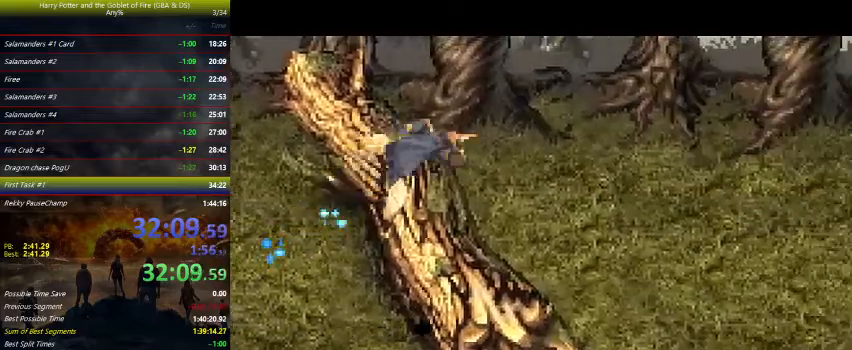
{"keys": ["right"], "events": []}
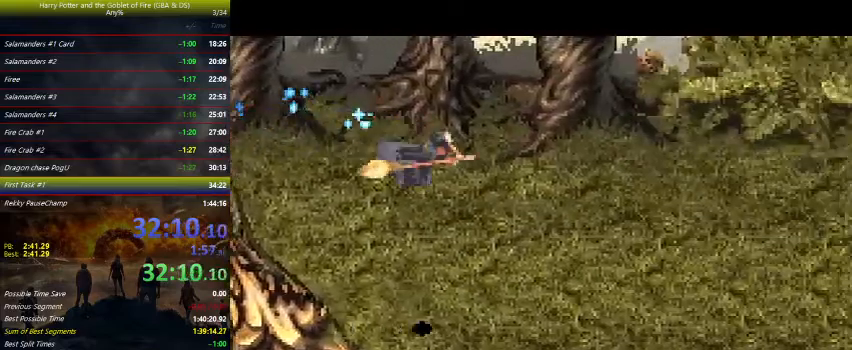
{"keys": ["right"], "events": []}
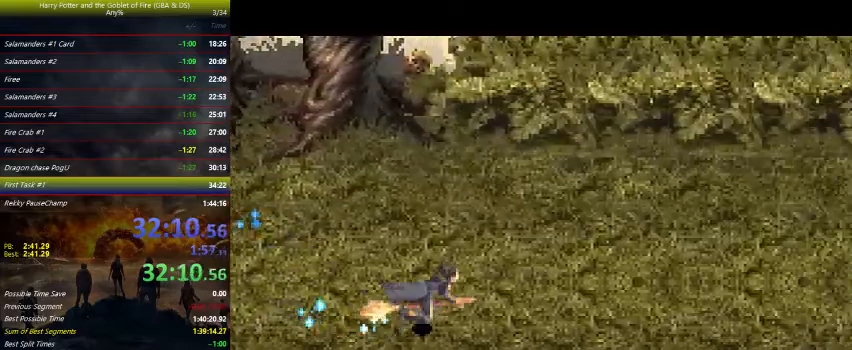
{"keys": ["right"], "events": []}
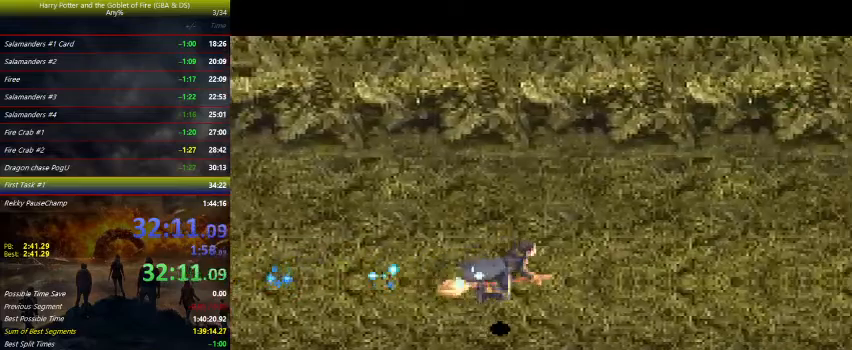
{"keys": ["right"], "events": []}
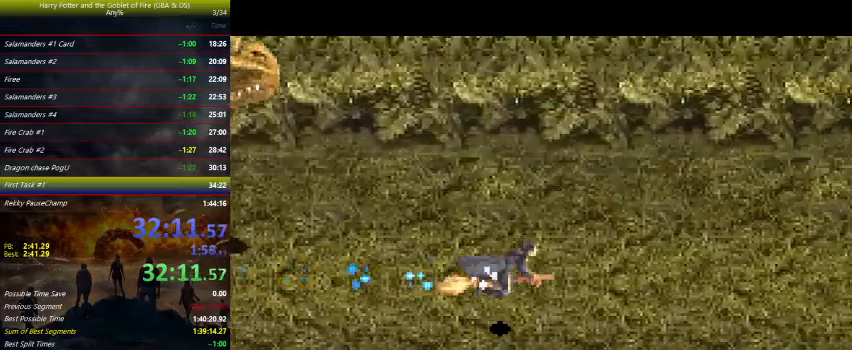
{"keys": ["right"], "events": []}
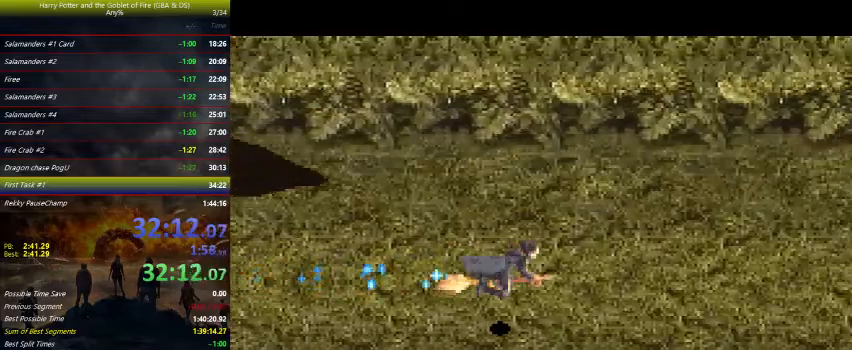
{"keys": ["right"], "events": [[467, "up", "down"], [500, "up", "up"]]}
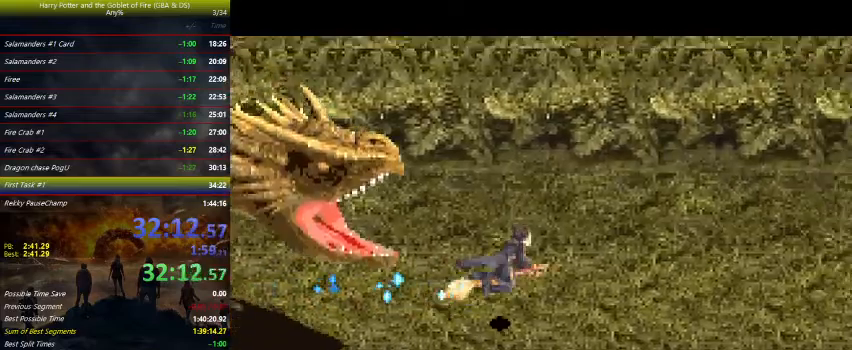
{"keys": ["right"], "events": []}
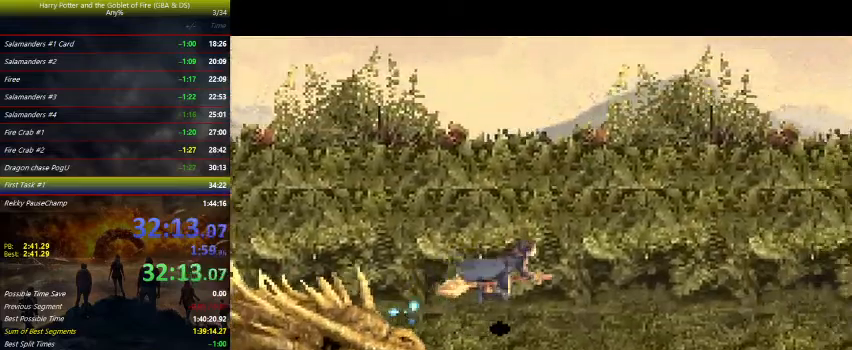
{"keys": ["right"], "events": []}
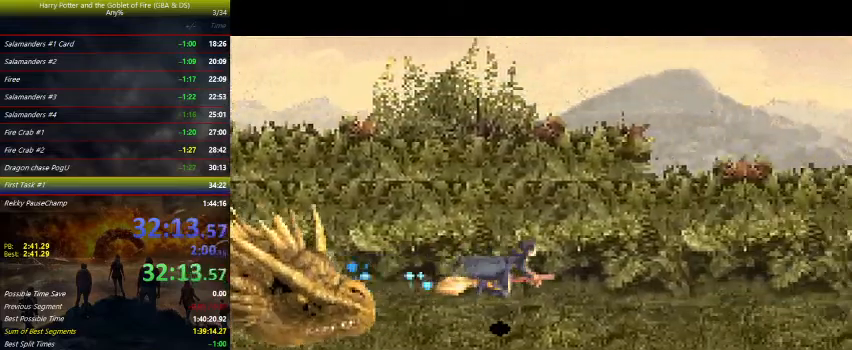
{"keys": ["right"], "events": []}
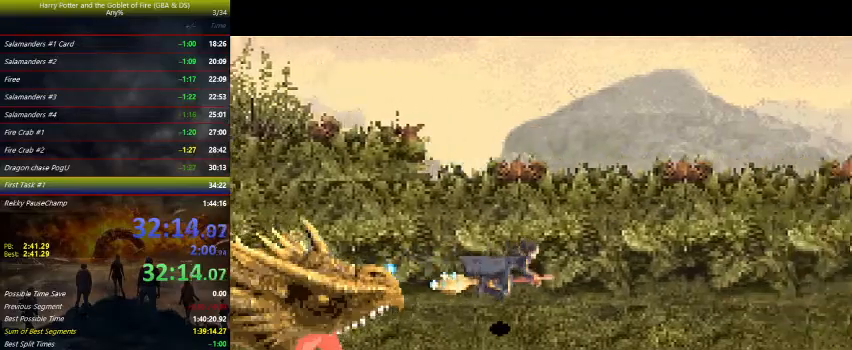
{"keys": ["right"], "events": []}
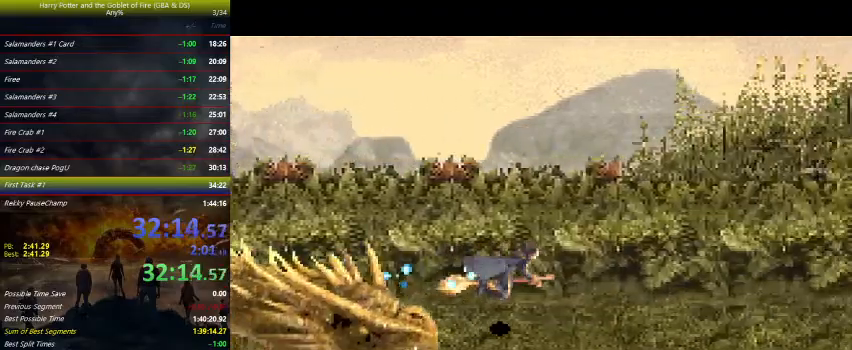
{"keys": ["right"], "events": []}
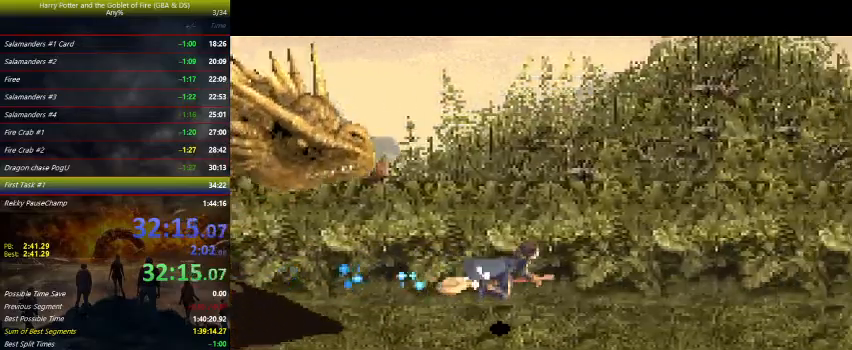
{"keys": ["right"], "events": [[267, "down", "down"], [333, "down", "up"]]}
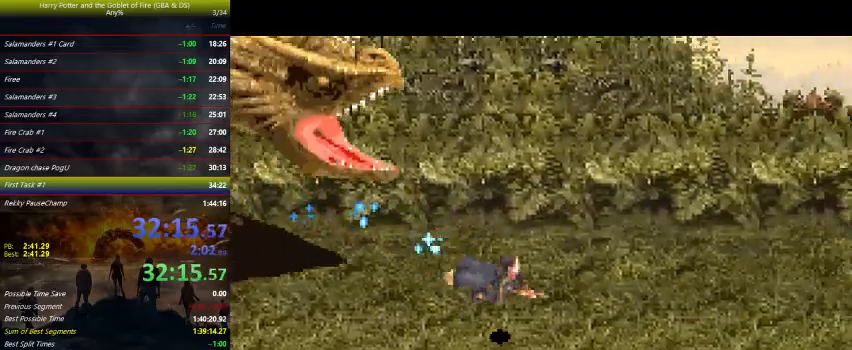
{"keys": ["right"], "events": []}
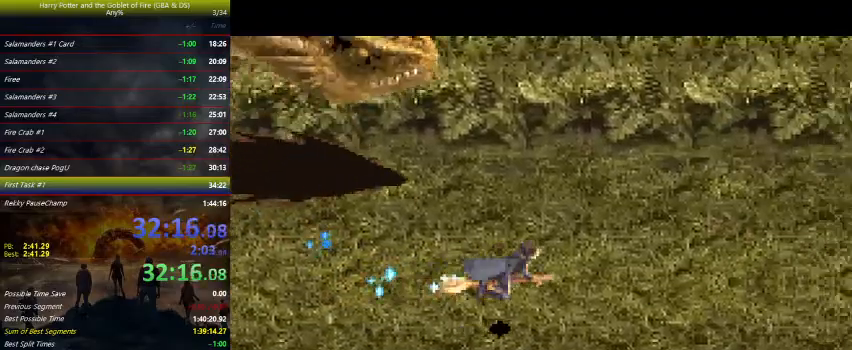
{"keys": ["right"], "events": []}
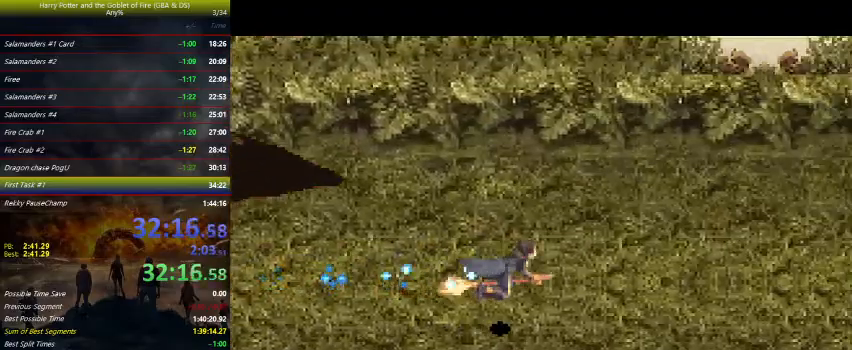
{"keys": ["right"], "events": []}
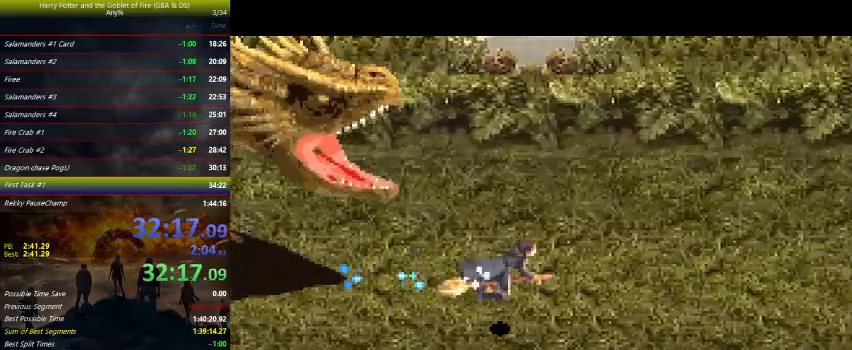
{"keys": ["right"], "events": [[300, "up", "down"], [333, "up", "up"]]}
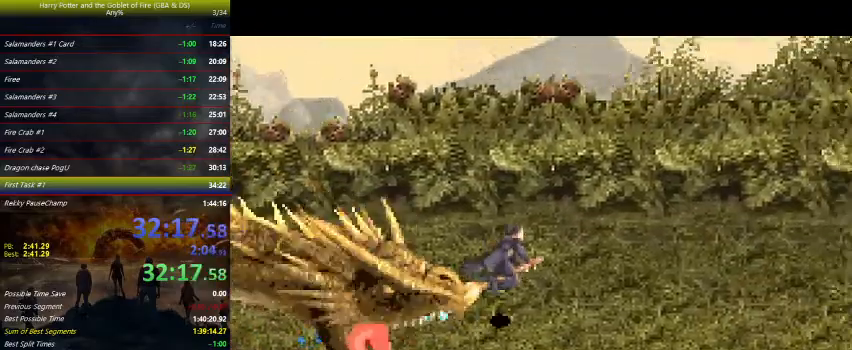
{"keys": ["right"], "events": []}
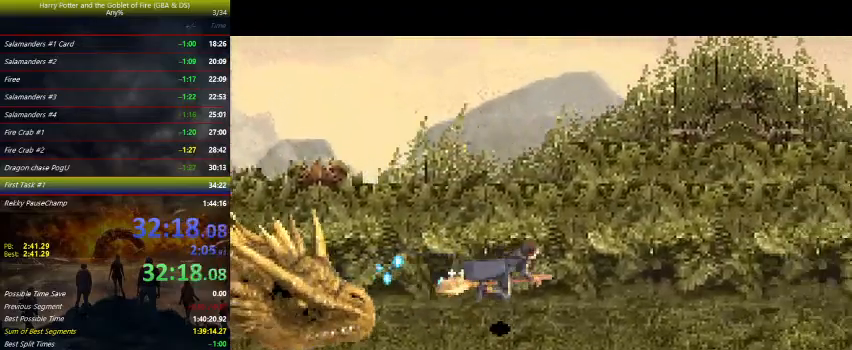
{"keys": ["right"], "events": []}
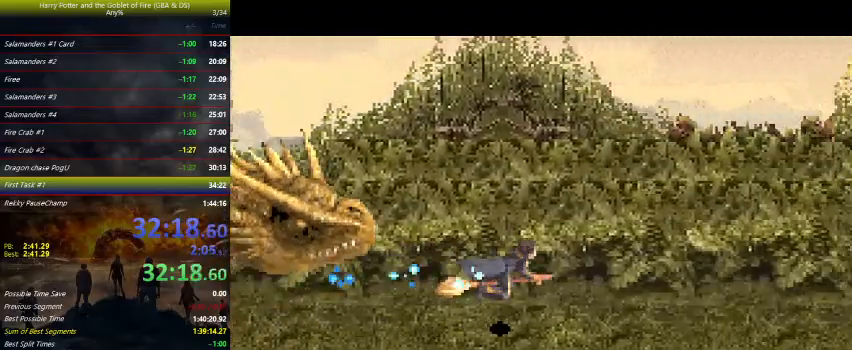
{"keys": ["right"], "events": [[433, "down", "down"], [500, "down", "up"]]}
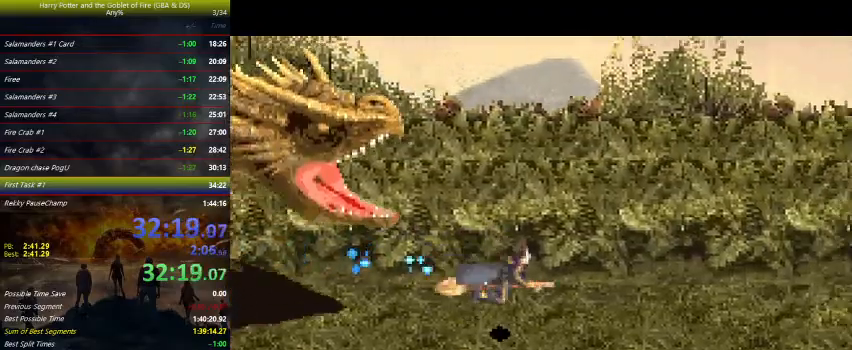
{"keys": ["right"], "events": []}
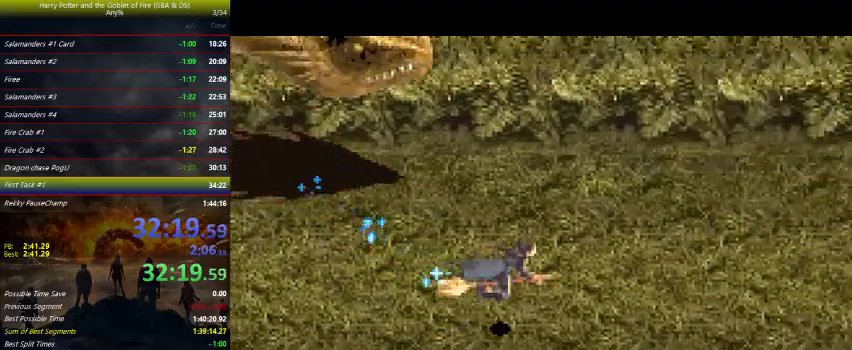
{"keys": ["right"], "events": []}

___

### The problem
Would you transcribe all of the data exactly, apart from its pictures?

### Solution for this task
{"keys": ["right"], "events": []}
{"keys": ["right"], "events": []}
{"keys": ["right"], "events": []}
{"keys": ["right"], "events": []}
{"keys": ["right"], "events": []}
{"keys": ["right"], "events": [[467, "up", "down"], [500, "up", "up"]]}
{"keys": ["right"], "events": []}
{"keys": ["right"], "events": []}
{"keys": ["right"], "events": []}
{"keys": ["right"], "events": []}
{"keys": ["right"], "events": []}
{"keys": ["right"], "events": [[267, "down", "down"], [333, "down", "up"]]}
{"keys": ["right"], "events": []}
{"keys": ["right"], "events": []}
{"keys": ["right"], "events": []}
{"keys": ["right"], "events": [[300, "up", "down"], [333, "up", "up"]]}
{"keys": ["right"], "events": []}
{"keys": ["right"], "events": []}
{"keys": ["right"], "events": [[433, "down", "down"], [500, "down", "up"]]}
{"keys": ["right"], "events": []}
{"keys": ["right"], "events": []}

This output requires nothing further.